“Fascisti di merda!”, “Morite!”, “Bastardi!”. Queste sono le cose più carine e riferibili che le manifestati (fra esse anche qualche uom*, a dire il vero) hanno gridato durante l’assalto contro la sede romana di Pro Vita e Famiglia durante le manifestazioni femministe del 25 novembre.
A stento trattenute da un cordone di carabinieri, le femministe, secondo quanto riferito dai canali della ONLUS, hanno sfasciato le vetrine, lordato con scritte minatorie le serrande e cercato di incendiare la sede gettando dentro fumogeni accesi dopo aver sollevato gli avvolgibili. Fumogeni lanciati anche contro gli stessi carabinieri e contro chi stava filmando il fattaccio, minacciandolo con “non riprendere! non riprendere!”. Intanto però occorre rimarcare che molti media (da “RomaToday” alla blasonata ANSA) nei loro titoli hanno dato più risalto al presunto ferimento delle manifestanti che non ai comprovati danneggiamenti contro la sede di Pro Vita.

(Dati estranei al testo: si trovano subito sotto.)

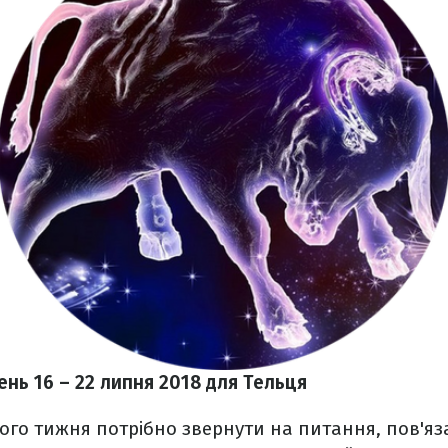
нь 16 – 22 липня 2018 для Тельця
ого тижня потрібно звернути на питання, пов'яза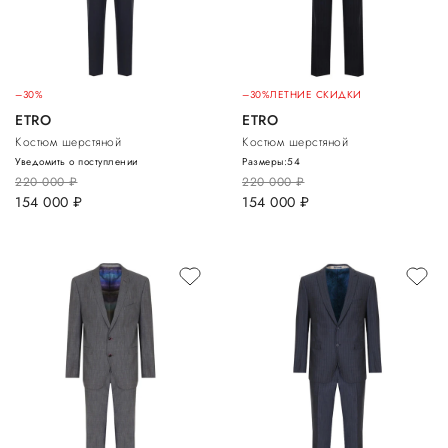
–30%
–30%
ЛЕТНИЕ СКИДКИ
ETRO
ETRO
Костюм шерстяной
Костюм шерстяной
Уведомить о поступлении
Размеры:
54
220 000
руб.
220 000
руб.
154 000
руб.
154 000
руб.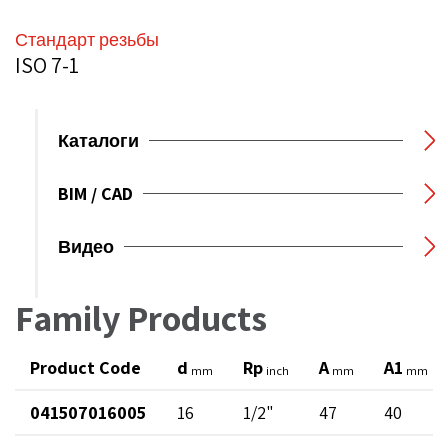
Стандарт резьбы
ISO 7-1
Каталоги
BIM / CAD
Видео
Family Products
Product Code
d
Rp
A
A1
mm
inch
mm
mm
041507016005
16
1/2"
47
40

Peraltro va rilevato che l’azione vandalica – con le scritte sui muri – è stata platealmente rivendicata dalle femministe nello stesso comunicato in cui lamentavano le “manganellate” delle forze dell’ordine, segno che oramai siamo a un passo dal “ammazzare uno che non la pensa come noi non è reato”. Cosa che peraltro emerge chiaramente dagli slogan gridati dalle vandale e dai loro supporter maschi – “le sedi di provita si chiudono col fuoco, ma coi provita dentro sennò è troppo poco” – dai social femministi, dove le notizie di cronaca che riguardano uomini uccisi o feriti da donne vengono accolte con commenti al limite dell’apologia di reato.
Evidentemente lo slogan gridato dalle esagitate wokeiste e dai loro “cavalieri bianchi” in questi giorni – “brucia tutto” – ha fatto presa fra gli elementi più isterici del movimento fucsia, che nella miglior tradizione del femminismo di quarta generazione (o transfemminismo intersezionalista, il più puro distillato dell’ideologia decostruzionista, genderista, CRT e figlia prediletta del marxismo culturale) hanno deciso di rinnovare il rito dell’assalto alla sede dell’associazione cattolica che da anni lotta contro l’aborto e il degrado dell’istituto della famiglia.
Quest’anno, con le spalle coperte dal recente caso della morte di Giulia Cecchettin che è riuscito a mettere allineati e coperti alla narrazione femminista e misantropa la stragrande maggioranza degli opinion maker e dei decisori politici, le organizzazioni femministe hanno alzato il tiro e tentato il rogo della sede “nemica”. Il tutto aggredendo a spintoni anche i carabinieri evidentemente comandati a non reagire e a far semplice muro umano per evitare il peggio.
Non una parola di scusa sui social del movimento “Non una di meno” che ha animato la manifestazione fucsia di venerdì 25. Nel profluvio di odio anti-maschile e di parole storpiate con la schwa finale, nessuna delle organizzatrici ha ritenuto di dover prendere le distanze da un episodio di evidente squadrismo e brutale violenza antidemocratica.
Finora poche le voci di politici italiani che si sono alzate per biasimare questo episodio: Matteo Salvini, leader della Lega, Carlo Fidanza, europarlamentare di FDI, Alessandro Amorese e Grazia Di Maggio, deputati FdI, fra queste.